• **Document segment**
The Lasting Impact of OSS Communities

Before I jump into the meat of this post, I want to point out that I was stumped on exactly where to publish this. I mean, discussing how PHP and open source software has helped me certainly doesn’t belong on a corporate website, right? The more I reflected, the more I was convinced it belonged here. We don’t market GForge as a “PHP company” but it is and my ties to the company are as strong as my history with the PHP Community (phpc). So here we are and off we go…

So Ben Ramsey hit my twitter feed with his response to this post:

To Ben’s point, I haven’t been active in the phpc since I came to work on GForge a decade ago and to get mentioned in this list of people, all of whom I respect, felt good. I wanted to take this opportunity to reflect on my path and the impact that PHP and OSS had in hopes others see the real value in those relationships.

To help set the tone here was my actual response to Ben:

My relationship with PHP started around 1999 when it was still in its infancy, back when Zend was a new company, when MySQL didn’t support foreign keys and when installing Linux was relatively painful.  Back then the internet was all dial-up and I had a mini-tower PC running a version of Slackware that I literally peeled out of the back of a book on Slackware. In those days I was kidless and had just started my career and I wanted to learn as much as I could about things like Linux, Apache, networking and DNS. Being a software guy, it was a natural decision to try and setup my own website.

This day and age, all of that sounds ridiculous, doesn’t it? I mean it’s been a long time since I touched bare metal and if I need a blog, well, there are websites for that. Yet still, that decision set me on a path that I would have found unbelievable back then.

[Items from a dataset]
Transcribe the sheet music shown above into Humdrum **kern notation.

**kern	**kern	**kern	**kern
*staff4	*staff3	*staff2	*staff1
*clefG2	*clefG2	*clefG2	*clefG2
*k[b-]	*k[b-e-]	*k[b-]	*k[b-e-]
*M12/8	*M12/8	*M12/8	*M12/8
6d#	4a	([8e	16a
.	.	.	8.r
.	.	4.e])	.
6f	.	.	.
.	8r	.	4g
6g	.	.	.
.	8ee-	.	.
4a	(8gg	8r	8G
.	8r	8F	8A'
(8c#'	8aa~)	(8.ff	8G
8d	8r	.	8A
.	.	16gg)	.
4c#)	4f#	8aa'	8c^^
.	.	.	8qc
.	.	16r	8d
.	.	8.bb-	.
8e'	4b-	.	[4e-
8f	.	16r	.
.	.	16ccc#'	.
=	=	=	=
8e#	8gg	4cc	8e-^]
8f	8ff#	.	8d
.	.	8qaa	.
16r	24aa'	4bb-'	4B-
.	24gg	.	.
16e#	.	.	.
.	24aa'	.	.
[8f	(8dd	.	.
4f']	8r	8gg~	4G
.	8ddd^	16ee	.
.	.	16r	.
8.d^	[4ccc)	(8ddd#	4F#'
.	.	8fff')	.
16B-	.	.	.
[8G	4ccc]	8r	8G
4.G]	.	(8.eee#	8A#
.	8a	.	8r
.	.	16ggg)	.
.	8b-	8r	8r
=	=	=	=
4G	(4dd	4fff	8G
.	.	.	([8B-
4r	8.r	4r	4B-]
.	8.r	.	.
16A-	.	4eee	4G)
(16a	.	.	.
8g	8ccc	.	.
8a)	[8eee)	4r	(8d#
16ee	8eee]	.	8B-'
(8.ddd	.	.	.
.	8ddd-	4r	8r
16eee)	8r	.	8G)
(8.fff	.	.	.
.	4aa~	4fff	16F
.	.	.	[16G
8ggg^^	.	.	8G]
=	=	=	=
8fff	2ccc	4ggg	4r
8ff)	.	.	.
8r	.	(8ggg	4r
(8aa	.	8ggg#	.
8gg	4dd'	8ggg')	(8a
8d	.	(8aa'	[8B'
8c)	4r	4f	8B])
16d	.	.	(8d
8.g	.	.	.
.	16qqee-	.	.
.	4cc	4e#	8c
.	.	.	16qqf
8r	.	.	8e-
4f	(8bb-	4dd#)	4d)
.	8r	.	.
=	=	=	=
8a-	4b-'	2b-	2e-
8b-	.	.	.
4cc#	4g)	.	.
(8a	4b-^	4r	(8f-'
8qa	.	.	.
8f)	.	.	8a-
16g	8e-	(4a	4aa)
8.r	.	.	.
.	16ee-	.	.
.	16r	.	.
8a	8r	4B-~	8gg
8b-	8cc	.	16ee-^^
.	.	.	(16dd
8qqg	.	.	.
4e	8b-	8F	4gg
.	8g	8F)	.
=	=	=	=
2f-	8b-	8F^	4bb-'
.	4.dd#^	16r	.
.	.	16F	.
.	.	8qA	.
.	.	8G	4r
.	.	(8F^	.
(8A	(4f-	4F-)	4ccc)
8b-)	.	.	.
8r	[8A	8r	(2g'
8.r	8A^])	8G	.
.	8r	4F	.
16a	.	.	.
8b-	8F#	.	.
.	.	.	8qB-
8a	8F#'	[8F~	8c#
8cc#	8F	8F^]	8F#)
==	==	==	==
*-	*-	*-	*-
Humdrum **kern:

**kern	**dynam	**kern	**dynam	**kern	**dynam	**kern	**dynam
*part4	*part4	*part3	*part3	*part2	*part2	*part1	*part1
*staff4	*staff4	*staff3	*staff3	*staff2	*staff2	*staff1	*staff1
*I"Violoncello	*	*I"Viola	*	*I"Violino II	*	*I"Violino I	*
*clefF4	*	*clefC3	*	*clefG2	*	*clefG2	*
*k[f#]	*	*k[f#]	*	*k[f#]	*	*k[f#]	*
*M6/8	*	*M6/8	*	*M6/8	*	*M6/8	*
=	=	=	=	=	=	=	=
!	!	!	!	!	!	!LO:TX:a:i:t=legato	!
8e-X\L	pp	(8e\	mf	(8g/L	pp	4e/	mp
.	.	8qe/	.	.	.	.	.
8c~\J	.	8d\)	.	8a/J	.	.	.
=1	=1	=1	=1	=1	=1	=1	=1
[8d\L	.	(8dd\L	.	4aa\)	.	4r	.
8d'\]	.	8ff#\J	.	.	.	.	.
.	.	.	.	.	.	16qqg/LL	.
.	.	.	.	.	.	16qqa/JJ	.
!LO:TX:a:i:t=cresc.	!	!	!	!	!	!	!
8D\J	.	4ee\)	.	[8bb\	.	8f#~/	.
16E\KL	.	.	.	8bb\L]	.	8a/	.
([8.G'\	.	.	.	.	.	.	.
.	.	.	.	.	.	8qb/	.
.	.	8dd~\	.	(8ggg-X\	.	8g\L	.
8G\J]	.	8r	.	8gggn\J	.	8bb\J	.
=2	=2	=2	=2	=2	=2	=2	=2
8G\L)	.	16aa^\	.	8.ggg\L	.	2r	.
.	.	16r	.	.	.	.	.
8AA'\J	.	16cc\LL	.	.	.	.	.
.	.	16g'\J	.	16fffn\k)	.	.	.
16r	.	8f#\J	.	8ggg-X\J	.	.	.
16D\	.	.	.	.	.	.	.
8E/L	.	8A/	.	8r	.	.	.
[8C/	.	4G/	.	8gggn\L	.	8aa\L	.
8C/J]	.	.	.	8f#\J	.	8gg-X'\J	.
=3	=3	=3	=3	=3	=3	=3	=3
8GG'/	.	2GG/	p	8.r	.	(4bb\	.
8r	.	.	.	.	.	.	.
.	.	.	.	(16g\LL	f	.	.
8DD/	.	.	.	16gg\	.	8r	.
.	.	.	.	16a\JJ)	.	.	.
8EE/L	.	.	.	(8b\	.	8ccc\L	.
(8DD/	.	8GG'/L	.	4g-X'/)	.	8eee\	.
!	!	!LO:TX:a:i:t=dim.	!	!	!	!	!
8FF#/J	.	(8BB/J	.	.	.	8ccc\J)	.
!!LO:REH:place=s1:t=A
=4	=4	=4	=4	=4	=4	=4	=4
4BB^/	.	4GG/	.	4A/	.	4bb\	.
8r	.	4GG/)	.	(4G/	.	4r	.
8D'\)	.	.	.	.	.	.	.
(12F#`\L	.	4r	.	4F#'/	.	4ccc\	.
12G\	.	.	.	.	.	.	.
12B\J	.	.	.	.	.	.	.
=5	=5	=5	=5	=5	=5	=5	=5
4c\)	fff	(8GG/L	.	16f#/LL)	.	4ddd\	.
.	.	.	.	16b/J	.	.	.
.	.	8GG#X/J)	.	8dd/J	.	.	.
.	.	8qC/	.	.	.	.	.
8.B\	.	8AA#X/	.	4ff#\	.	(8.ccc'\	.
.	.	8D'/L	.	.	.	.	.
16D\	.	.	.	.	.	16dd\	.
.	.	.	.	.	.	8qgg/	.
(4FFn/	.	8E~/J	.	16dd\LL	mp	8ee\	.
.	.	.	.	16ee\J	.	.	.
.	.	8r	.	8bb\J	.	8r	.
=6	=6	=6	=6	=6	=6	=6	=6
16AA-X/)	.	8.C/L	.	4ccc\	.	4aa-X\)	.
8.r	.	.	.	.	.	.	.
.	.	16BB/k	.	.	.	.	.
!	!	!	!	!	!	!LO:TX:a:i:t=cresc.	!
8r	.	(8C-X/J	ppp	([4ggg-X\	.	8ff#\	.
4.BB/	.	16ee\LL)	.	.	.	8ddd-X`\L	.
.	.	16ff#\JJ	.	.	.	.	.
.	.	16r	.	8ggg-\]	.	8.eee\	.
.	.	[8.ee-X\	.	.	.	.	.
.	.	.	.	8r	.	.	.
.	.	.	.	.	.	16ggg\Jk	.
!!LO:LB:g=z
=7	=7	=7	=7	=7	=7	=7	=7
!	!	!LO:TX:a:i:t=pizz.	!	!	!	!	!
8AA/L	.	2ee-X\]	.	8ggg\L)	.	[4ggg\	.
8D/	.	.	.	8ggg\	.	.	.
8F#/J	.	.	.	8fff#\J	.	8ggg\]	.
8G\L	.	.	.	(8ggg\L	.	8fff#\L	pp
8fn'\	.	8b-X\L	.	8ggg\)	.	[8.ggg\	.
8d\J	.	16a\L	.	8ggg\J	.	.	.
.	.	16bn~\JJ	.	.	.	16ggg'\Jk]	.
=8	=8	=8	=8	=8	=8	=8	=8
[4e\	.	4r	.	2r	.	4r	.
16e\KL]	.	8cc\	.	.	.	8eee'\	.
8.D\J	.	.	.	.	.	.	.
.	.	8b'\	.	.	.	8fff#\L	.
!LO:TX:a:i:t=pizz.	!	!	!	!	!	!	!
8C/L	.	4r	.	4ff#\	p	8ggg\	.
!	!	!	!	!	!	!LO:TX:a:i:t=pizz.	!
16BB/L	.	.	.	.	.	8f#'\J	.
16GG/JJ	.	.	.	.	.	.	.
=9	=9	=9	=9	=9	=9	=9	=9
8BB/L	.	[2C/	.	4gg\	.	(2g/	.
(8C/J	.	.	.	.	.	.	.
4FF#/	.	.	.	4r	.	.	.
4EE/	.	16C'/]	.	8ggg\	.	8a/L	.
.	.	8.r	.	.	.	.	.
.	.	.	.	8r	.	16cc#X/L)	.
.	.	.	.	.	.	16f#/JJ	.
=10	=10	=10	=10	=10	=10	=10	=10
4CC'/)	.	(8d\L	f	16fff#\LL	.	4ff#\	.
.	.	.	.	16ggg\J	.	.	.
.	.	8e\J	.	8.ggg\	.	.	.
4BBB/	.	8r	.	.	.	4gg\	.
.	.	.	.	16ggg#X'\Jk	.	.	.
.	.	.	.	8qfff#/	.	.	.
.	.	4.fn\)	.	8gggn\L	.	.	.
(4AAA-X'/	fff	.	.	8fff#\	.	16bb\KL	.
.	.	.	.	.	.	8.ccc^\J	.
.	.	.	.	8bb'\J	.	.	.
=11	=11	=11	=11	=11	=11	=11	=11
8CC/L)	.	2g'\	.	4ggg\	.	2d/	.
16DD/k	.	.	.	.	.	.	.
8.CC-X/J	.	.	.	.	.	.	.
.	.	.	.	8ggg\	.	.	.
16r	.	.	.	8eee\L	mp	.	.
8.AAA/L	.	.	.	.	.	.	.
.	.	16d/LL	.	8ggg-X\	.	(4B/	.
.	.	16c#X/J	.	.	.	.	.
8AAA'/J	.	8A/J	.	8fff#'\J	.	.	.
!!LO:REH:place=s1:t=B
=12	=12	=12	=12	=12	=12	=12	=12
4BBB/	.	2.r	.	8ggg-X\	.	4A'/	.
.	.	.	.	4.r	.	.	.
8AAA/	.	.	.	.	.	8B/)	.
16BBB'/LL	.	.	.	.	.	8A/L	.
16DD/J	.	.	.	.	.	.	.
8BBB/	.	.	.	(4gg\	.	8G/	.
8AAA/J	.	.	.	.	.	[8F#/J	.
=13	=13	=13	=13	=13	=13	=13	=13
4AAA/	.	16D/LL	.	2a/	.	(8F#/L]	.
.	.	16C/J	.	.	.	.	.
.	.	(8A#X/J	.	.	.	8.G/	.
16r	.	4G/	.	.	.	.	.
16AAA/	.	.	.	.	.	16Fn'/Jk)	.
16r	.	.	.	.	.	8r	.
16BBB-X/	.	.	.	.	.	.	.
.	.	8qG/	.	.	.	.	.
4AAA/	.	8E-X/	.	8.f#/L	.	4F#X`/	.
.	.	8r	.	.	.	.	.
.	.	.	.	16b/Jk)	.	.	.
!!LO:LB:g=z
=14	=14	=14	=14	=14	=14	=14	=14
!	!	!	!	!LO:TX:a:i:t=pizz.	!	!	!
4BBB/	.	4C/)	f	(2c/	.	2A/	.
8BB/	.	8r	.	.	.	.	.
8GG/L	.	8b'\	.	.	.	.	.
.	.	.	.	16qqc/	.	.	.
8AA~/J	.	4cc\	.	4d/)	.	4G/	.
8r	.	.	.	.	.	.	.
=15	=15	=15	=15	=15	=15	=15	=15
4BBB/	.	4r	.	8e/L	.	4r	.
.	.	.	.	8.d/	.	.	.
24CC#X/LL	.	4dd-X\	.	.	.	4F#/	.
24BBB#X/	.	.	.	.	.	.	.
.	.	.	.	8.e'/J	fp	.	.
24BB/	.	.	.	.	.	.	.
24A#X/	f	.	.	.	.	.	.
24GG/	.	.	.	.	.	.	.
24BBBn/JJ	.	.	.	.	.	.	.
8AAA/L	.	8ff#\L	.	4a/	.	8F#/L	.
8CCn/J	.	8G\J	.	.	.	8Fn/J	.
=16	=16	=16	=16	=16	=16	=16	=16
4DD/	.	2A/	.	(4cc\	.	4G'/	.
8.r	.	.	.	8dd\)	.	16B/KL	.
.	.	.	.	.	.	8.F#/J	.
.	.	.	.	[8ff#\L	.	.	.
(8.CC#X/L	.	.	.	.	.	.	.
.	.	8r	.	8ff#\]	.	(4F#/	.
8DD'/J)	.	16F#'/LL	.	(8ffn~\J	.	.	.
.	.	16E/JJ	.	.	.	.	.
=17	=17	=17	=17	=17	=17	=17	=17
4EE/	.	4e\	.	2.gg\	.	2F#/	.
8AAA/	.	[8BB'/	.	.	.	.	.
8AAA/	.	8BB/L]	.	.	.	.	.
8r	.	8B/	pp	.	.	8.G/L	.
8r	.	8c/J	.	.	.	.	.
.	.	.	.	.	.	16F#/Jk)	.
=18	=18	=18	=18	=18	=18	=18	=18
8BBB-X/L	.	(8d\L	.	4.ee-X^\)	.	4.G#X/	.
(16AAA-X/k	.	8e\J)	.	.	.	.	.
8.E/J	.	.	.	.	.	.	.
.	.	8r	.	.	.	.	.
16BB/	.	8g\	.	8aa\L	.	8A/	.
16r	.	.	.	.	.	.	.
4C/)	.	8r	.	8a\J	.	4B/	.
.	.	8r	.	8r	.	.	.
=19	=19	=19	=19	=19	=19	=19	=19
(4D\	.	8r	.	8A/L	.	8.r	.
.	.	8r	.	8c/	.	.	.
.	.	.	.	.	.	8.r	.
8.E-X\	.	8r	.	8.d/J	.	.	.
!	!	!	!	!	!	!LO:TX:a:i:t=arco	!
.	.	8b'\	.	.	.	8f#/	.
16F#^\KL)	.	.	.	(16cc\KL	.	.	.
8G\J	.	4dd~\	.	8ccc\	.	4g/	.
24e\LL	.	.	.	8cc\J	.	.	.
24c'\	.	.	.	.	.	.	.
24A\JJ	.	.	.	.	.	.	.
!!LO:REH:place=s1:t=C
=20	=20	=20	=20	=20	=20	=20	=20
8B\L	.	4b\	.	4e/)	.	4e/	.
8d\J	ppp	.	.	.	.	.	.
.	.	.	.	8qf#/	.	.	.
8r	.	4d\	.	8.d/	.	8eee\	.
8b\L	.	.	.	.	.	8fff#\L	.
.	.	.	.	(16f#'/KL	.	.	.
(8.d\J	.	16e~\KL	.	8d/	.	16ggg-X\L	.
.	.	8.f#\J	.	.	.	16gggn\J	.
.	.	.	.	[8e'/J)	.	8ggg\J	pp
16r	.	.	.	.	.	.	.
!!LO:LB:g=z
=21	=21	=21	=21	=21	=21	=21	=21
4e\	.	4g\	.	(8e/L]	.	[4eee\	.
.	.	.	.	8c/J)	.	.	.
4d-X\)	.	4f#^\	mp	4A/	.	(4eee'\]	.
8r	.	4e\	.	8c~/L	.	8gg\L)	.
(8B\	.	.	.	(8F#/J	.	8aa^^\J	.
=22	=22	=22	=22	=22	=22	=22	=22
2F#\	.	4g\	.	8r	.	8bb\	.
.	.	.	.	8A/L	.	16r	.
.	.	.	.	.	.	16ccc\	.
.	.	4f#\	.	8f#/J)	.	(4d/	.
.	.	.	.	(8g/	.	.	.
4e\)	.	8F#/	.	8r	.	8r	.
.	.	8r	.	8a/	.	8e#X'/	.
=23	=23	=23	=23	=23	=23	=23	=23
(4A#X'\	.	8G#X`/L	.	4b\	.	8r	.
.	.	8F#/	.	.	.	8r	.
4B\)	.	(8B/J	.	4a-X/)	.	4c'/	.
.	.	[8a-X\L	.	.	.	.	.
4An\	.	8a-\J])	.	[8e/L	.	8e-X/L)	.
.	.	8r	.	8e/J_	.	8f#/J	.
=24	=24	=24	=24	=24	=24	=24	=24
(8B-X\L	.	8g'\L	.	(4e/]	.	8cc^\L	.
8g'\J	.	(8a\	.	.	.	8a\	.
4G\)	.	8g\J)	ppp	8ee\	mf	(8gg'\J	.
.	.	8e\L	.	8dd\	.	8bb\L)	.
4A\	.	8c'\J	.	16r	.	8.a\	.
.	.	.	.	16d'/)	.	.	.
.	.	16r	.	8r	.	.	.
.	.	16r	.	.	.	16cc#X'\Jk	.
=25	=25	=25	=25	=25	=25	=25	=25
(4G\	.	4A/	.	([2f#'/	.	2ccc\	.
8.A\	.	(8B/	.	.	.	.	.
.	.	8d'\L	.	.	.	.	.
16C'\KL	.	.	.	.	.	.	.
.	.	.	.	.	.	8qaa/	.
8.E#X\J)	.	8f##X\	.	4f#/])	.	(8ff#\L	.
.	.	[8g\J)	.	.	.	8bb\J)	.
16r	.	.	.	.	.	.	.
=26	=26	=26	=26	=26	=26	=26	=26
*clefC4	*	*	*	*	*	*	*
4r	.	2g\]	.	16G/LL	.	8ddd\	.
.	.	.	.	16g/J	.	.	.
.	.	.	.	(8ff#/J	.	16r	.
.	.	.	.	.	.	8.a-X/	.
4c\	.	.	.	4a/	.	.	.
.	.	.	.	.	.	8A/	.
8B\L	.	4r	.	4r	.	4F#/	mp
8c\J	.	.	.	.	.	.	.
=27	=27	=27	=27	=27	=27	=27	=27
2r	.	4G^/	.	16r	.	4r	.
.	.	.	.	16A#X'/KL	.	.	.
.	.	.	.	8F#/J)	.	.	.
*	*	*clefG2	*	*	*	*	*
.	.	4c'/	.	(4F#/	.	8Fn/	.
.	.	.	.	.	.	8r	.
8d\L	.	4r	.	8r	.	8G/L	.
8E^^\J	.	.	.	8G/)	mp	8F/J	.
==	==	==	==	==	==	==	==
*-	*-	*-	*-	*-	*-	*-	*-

• **Activity**
Carry on the blog post about the lasting impact of open source communities, starting right after its final sentence.

• **Answer section**
With the server setup I wanted to find an open source CMS solution and stumbled on Geeklog. Geeklog is an open source, LAMP-based CMS and at the time was lead by Jason Whittenburg. I’ve learned that open source projects are really about relationships and it wasn’t long after meeting Jason that he had me making contributions to the project before eventually handing me the project a few years later. During the next decade or so I had the chance to learn how to run an open source project and, just as important, I learned how to leverage my work professionally. How exactly?

Probably the most frivolous was I started and sold an outdoors-based community website running Geeklog. This proved to me that I could build something a company valued enough to buy it but more importantly it proved that PHP was maturing and was nearly ready for primetime.

Fast forward to 2003, I took a position in State government to help lead software development. Everything our team built was in Java and IBM DB2.  Development was slow, you couldn’t run both Java & DB2 on workstation hardware back then which meant the development feedback loop was painfully slow. Thankfully I had bosses that “got it” and by about 2005 we deployed our first LAMP-based system to production. As much as I’d like to take credit for the change, Facebook’s launch put PHP into the spotlight. It was then that I recall seeing legitimate jobs for PHP’ers and software consulting firms that could find us PHP resources to augment our team. Around the same time PHP conferences started popping up not only giving the phpc a voice but allowing someone like me, in Iowa, the chance to meet many of the great people who have influenced me over the years.

While all that was going on with my work in State government, we were constantly improving our software delivery processes and tools. We went from VisualAge for Java and ClearCase to a workstation running CVS and Bugzilla to buying GForge. Back then, GForge just made the shift to a commercial-only license but we got the source code, mostly PHP, and over the years we provided a number of patches back. All of this lead to the opportunity for me to buy GForge. That opportunity was a classic case of “luck favors the prepared” but I can say my experience with Linux, OSS and the phpc made this possible.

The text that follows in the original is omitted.